What is that one thing that made you say yes to the film?

I think it is the element of nostalgia that made me say yes to the film. I value it greatly. I was very moved by the dilemma of this old man that I play in the film. He is extremely attached to his machine and he cannot even conceive life without the machines. He is just desperate to cling on to it in many ways and ultimately when the machine becomes useless, he finds that there was a cure for it, but it is too late. All these things are very moving and I thought to myself that I wanted to be a part of this film.

What was it like working with such a talented cast including Sonali Kulkarni, Aamir Bashir, Beena Banerjee and many others?

The experience was wonderful for me to work with Sonali and Aamir, also because I have known them for a long time. I had a great time working with them, and the entire time it was very comfortable on the sets.

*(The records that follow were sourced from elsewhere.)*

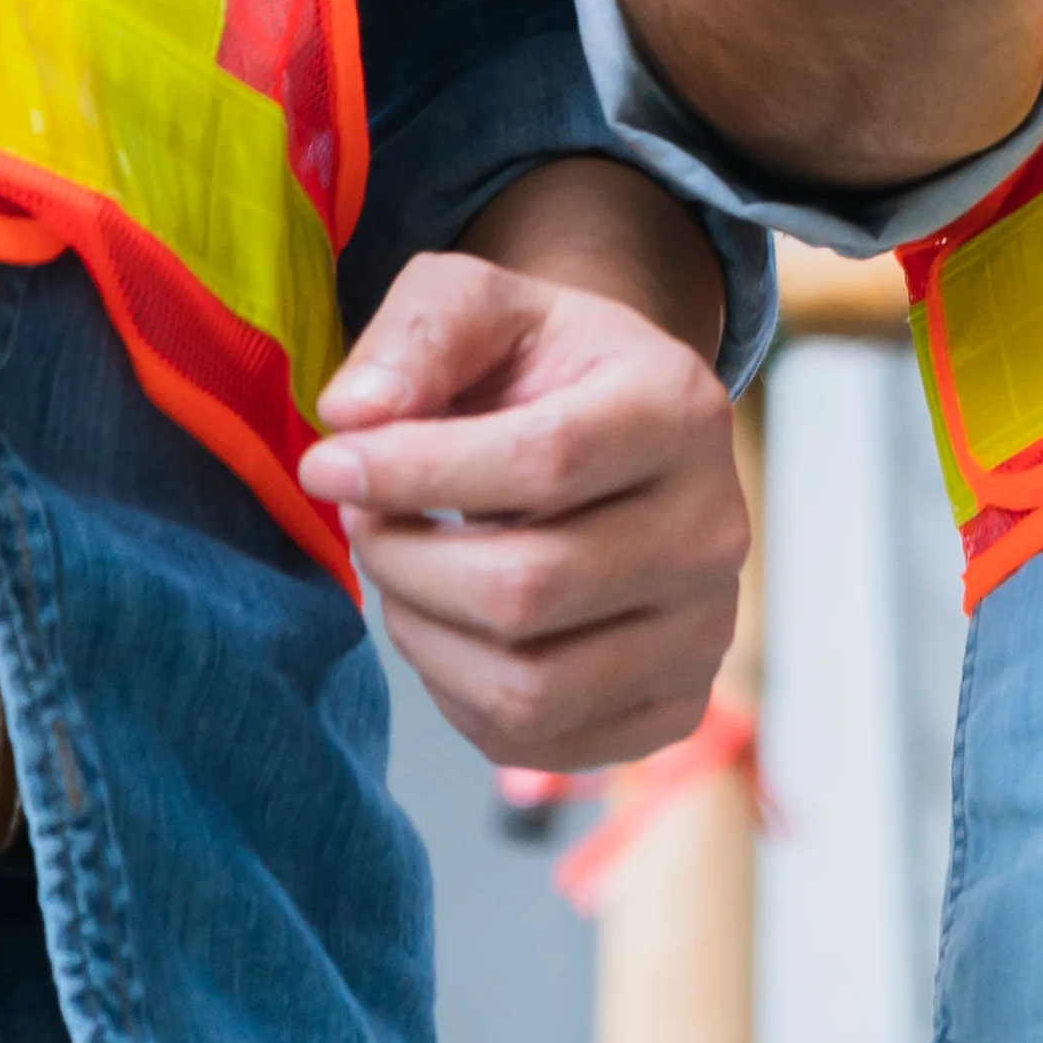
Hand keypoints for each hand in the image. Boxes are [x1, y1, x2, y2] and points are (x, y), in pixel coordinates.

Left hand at [312, 197, 748, 770]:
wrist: (613, 435)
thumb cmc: (536, 367)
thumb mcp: (480, 304)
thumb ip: (417, 335)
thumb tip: (352, 414)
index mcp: (681, 408)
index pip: (546, 461)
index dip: (415, 472)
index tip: (327, 464)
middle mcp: (716, 529)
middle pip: (528, 588)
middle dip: (406, 560)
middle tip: (365, 522)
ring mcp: (704, 631)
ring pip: (527, 684)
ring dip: (423, 634)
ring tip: (403, 569)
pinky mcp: (675, 706)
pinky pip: (536, 739)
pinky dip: (458, 694)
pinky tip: (448, 626)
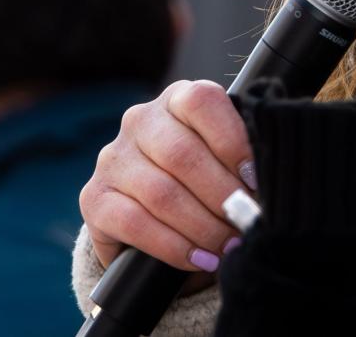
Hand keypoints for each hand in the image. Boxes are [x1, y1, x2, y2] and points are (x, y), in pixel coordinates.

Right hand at [80, 80, 253, 274]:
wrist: (152, 211)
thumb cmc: (201, 176)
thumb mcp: (221, 156)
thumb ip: (239, 160)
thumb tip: (261, 189)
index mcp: (178, 98)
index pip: (202, 102)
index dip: (232, 140)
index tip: (255, 178)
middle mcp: (140, 121)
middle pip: (183, 155)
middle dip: (222, 195)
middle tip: (246, 222)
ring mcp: (113, 158)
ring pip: (161, 193)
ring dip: (203, 227)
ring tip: (229, 246)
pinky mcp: (94, 198)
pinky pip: (136, 224)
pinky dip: (174, 247)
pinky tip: (200, 258)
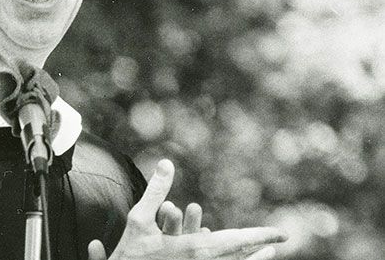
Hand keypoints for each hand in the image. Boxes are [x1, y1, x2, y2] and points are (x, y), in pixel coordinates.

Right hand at [88, 160, 286, 259]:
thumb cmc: (131, 254)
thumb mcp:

You have acted in films, on stage, and in short films on digital platforms. As an actor, do you find any difference working across mediums?

No, I do not really find any difference when I am working as an actor, regardless of the medium. There is not much difference, the only difference I feel is in the way an actor is presented. As far as the actor’s work itself goes, I do not think there is a difference between acting on stage, in front of the camera, a web series, television or any other medium or platform. It is the writing that has to be different.

Over the years, have box office numbers ever affected you? Do you ever track the numbers of your films?

No, not at all! I have never tracked such numbers. Also, my films have very few zeroes (Laughs). I am not interested. I have also never understood this whole box office aspect of films. I have never understood the kind of mathematics that governs this industry.

What do you want the audience to take back from this film?

I want the audience to go back feeling happy after watching the film. They should have a warm glow in their hearts after they see this film. They should not come to watch the film expecting some box office masala because that is not going to happen. But, this film has a lot of other things that will compensate in the absence of what the public normally likes.

This is not a single-screen type of film anyway; this is a film for the educated, urban audience but I have a feeling that it will resonate with the audience in small towns as well, because in small towns you still get to see people driving 1949 Fiats, old Lambrettas and things like that.

Small-budget films have done really well at the box office recently. Do you feel that the audience has become more receptive to different kinds of content over the years?

These films have always had a certain audience, and if it was 1,000 people 10 years ago, now it has become 10,000 people. The audience for big-budget, mindless movies will always be there. Those types of movies will always be made and they will always succeed. We have to accept that films like Hope Aur Hum belong to niche genres. We must not expect too much from them. If we start expecting these films to make `100 crore, we would be foolish.

The reason we make these films economically is that this is the only way these films can be profitable. If a film like Hope Aur Hum was made in `50 crore, it would never have recovered its investment. And why should it be made in that much money? There is so much wastage in our commercial industry, it is criminal. I think filmmakers should economise while making films like these. That is very important.

What are you looking forward to after this film?

Well, I am acting in a Gujarati film called Dhh, which should be releasing very soon, and then there is one more film The Tuscant File in Hindi, directed by Vivek Aghniotri.